“Mobile security is treated like safety in the early days of the automobile. Nobody thought about seat belts or air bags as long as every generation of cars was faster and cooler than the last one.”
– Karsten Nohl, founder, Security Research Labs (Berlin, Germany) – quoted in Bloomberg BusinessWeek feature on Mobile Security
A couple random thoughts on technology, our kids and these times in which we live…
There is no such thing as on-line privacy and you can’t trust anyone, at least not to interpret your intent.

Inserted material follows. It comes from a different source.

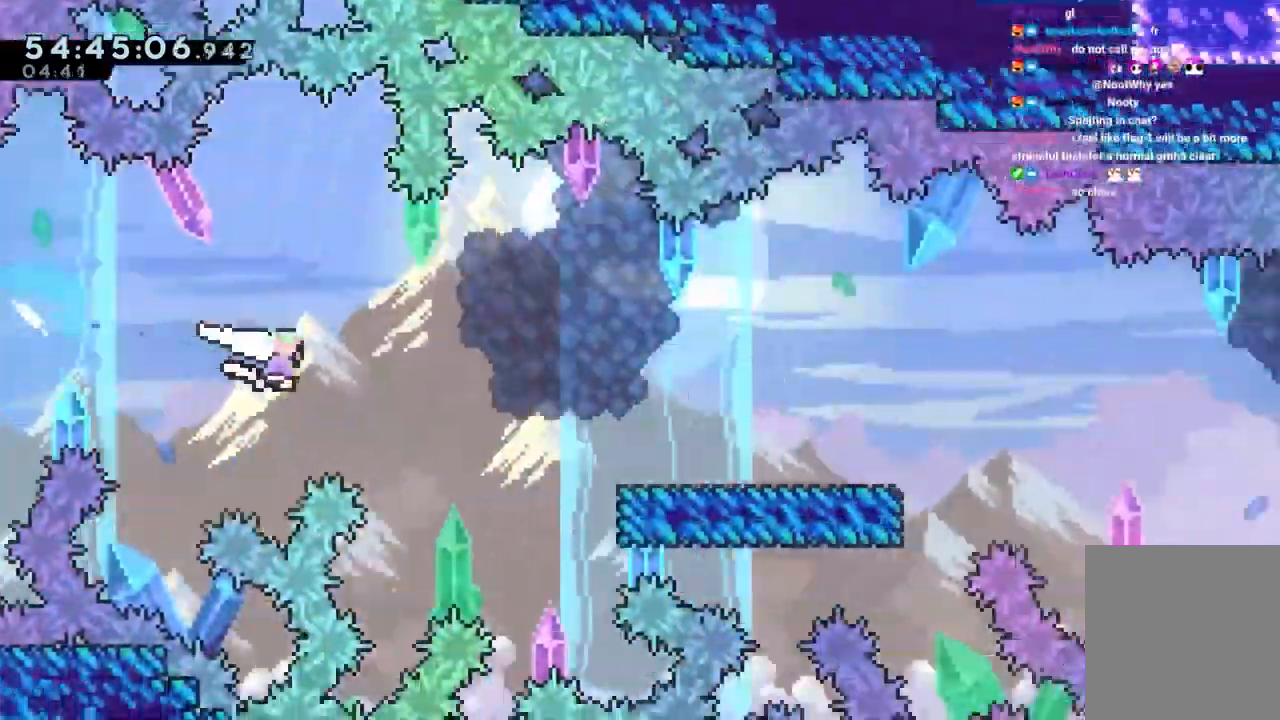
{"keys": ["grab", "right"], "events": [[17, "dash", "up"], [67, "down", "up"], [250, "jump", "down"], [300, "dash", "down"], [300, "down", "down"], [333, "jump", "up"], [433, "dash", "up"], [483, "down", "up"]]}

According to the article cited above, 23% of mobile devices are exposed to security attacks in the first 30-days they’re activated, and “free” wi-fi hotspots are often the culprits. That’s pretty much one out of four. In the first 30 days!
Also, a schoolteacher brilliantly posted a “private snapchat photo” of herself holding a sign saying, effectively, “share this photo as broadly as you can so I can teach my students a lesson about privacy.” By the time it got to me on Facebook, it had been shared several thousand times.
There is no such thing as on-line privacy, and you can’t trust anyone, at least not to interpret your intent.
Suppose I text my buddy Lance and say that our mutual pal Chris is “a dope,” a term that we use for each other pretty much interchangeably. Suppose Lance gets mad at me and decides to teach me a lesson. A cut here, a paste here and and edit there, and my 28-year friend Chris might not understand that the context was originally very much within the bounds of our 28-year friendship.
Extreme example? Perhaps, until you consider it from the worldview of a tween or teen or any other young person with a device (all of them), but little perspective (again, all of them).
If our job is to make a difference for the next generation, teaching these lessons — something our parents could have never imagined — becomes table stakes in the game of life.
There is no such thing as on-line privacy, and you can’t trust anyone, at least not to interpret your intent.